When I was five years of age, my baby brother was about to be born. Mommy went into the hospital and me and my sisters went to Grandma's. Why this incident happened I don't know, but I remember sitting in the corner of Grandma's family room playing with my new toy horse. The phone rang and Grandma and Auntie Clarissa both squealed and ran for the phone. They were fighting over it when Uncle Jeremy calming walked between them and took the phone away. Who was on the phone I don't know, or why they were so excited to answer it. Maybe they were waiting for the phone call from Mommy saying the baby had made it safely? I just remember laughing because their faces looked so funny when Uncle Jeremy silently took the phone away and softly said, "
Smells bring back that fluttering in my stomach to remind me of good times.
Lilacs, fresh air mingled with smoke from a fire pit, exhaust from a four wheeler or pick-up, stew simmering on a rainy day. Coffee in a cup and freshly cut grass.
Of course life isn't perfect and I remember sad times too.
I remember when baby Amara passed away. I cried all night and both Mommy and Daddy came to comfort me.
"She's in heaven now. You don't have to cry for her."
I knew that.
I remember through my sobs telling them I wasn't crying for Amara. I was crying for her Mama who was going to miss her so much.

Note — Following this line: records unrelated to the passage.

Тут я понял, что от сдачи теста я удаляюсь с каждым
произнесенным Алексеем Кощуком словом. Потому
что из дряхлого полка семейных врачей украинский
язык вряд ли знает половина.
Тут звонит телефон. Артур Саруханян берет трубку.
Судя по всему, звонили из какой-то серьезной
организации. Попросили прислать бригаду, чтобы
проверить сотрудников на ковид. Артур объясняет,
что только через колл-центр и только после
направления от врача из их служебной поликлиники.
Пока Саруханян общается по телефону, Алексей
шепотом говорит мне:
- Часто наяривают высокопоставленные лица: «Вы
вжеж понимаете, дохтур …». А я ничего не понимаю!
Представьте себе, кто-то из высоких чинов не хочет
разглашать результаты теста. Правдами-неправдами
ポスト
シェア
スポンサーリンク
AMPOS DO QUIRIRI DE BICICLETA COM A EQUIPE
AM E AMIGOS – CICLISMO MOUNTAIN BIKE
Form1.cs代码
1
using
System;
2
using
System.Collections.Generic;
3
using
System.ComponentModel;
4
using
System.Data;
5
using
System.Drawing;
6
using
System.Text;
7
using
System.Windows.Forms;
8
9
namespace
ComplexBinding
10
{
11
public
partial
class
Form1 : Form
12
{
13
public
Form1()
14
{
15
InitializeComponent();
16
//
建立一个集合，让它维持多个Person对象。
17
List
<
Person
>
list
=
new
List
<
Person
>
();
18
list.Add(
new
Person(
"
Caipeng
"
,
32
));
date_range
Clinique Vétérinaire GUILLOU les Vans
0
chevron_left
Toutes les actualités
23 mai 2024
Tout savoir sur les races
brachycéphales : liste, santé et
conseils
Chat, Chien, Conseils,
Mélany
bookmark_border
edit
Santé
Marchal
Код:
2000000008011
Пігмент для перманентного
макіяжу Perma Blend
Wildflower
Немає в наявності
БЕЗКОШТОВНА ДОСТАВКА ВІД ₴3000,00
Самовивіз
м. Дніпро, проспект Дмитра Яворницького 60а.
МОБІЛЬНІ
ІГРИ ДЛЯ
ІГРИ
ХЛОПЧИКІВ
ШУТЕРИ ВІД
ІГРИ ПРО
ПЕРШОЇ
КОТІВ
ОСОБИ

I can still see the exact moment Mommy told me that Grandma had cancer. We were driving home from spending the day there like we always did. I was sitting between Mommy and Daddy's seats as we pulled into our driveway and Mommy said, "Grandma is sick."
In my little child self I said, "Will I catch it? I kissed her goodbye."

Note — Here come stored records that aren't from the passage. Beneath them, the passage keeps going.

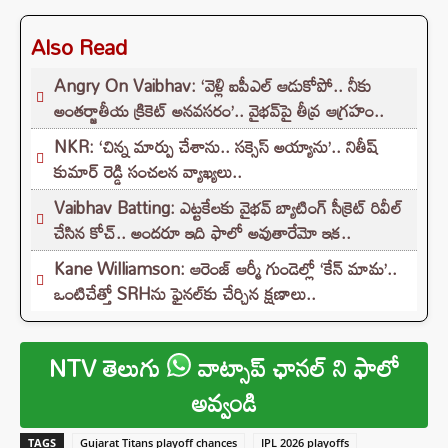
Also Read
Angry On Vaibhav: ‘వెళ్లి ఐపీఎల్ ఆడుకోపో.. నీకు
అంతర్జాతీయ క్రికెట్ అనవసరం’.. వైభవ్‌పై తీవ్ర ఆగ్రహం..
NKR: ‘చిన్న మార్పు చేశాను.. సక్సెస్ అయ్యాను’.. నితీష్
కుమార్ రెడ్డి సంచలన వ్యాఖ్యలు..
Vaibhav Batting: ఎట్టకేలకు వైభవ్ బ్యాటింగ్ సీక్రెట్ రివీల్
చేసిన కోచ్.. అందరూ ఇది ఫాలో అవుతారేమో ఇక..
Kane Williamson: ఆరెంజ్ ఆర్మీ గుండెల్లో ‘కేన్‌ మామ’..
ఒంటిచేత్తో SRHను ఫైనల్‌కు చేర్చిన క్షణాలు..
NTV తెలుగు
వాట్సాప్ ఛానల్ ని ఫాలో
అవ్వండి
TAGS
Gujarat Titans playoff chances
IPL 2026 playoffs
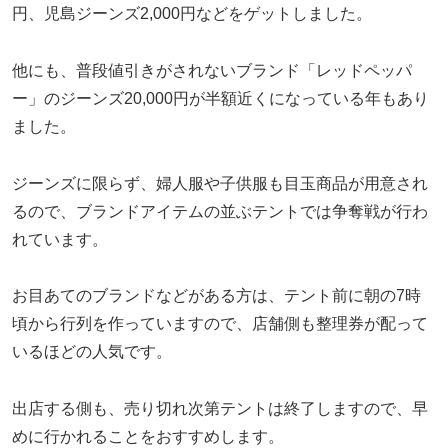
円、児島ジーンズ2,000円などをゲットしました。
他にも、普段値引きがされないブランド「レッドペッパ
ー」のジーンズ20,000円が半額近くになっている年もあり
ました。
ジーンズに限らず、婦人服や子供服も目玉商品が用意され
るので、ブランドアイテムの並ぶテントでは争奪戦が行わ
れています。
お目あてのブランドなどがある方は、テント前に朝の7時
頃から行列を作っていますので、店舗側も整理券が配って
いるほどの人気です。
出店する側も、売り切れ次第テントは終了しますので、早
めに行かれることをおすすめします。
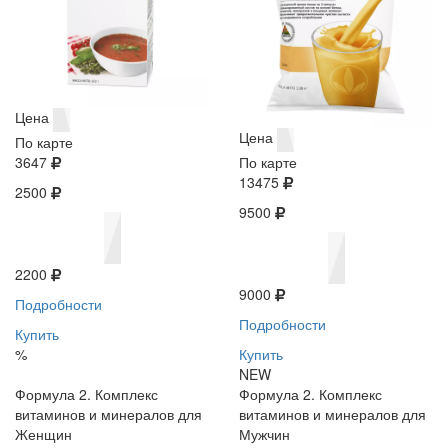
Цена
Цена
По карте
3647
По карте
13475
2500
9500
2200
9000
Подробности
Подробности
Купить
%
Купить
NEW
Формула 2. Комплекс
Формула 2. Комплекс
витаминов и минералов для
витаминов и минералов для
Женщин
Мужчин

I remember when I fell off a flat bed trailer and cut the back of my head. It comes in flashes for I went in and out of it.
I reached for the handle, it turned, and I fell hitting my head on the red rocks under Grandpa's trees. I tried to crawl and call for help, but I couldn't hear anything. I looked up to see Grandma grab Mommy's arm and her mouth moved. I couldn't hear the word.
I laid down on my face because I felt so tired. Oh so tired.
*Flash* Someone was holding me running to the house and I was being joggled around. People were running beside us.
*Flash* I was sitting on Grandma's blue counter crying, "I want to go home!"
*Flash* I was being set down in the front seat of a car.
I don't remember anything again until I was back home with Daddy. He was placing me in the bathtub. I remember the water turned a brilliant red.
The hardest time of my life was when I was 7-8 years old. Mommy was pregnant with Liberty and extremely sick. I don't like to think about that time. When I do the same feelings come back. The feelings of fear, tiredness, sadness, and worry. It was not a time in my life I wish I could relive.
My, as I write all these down, more and more memories keep flashing back! I thought I didn't have any memories to share like my Mom does about her berry picking days. Maybe they're not as exciting, but I do have some!
Guess I shall stop my stroll now, or it may continue right on into the sky!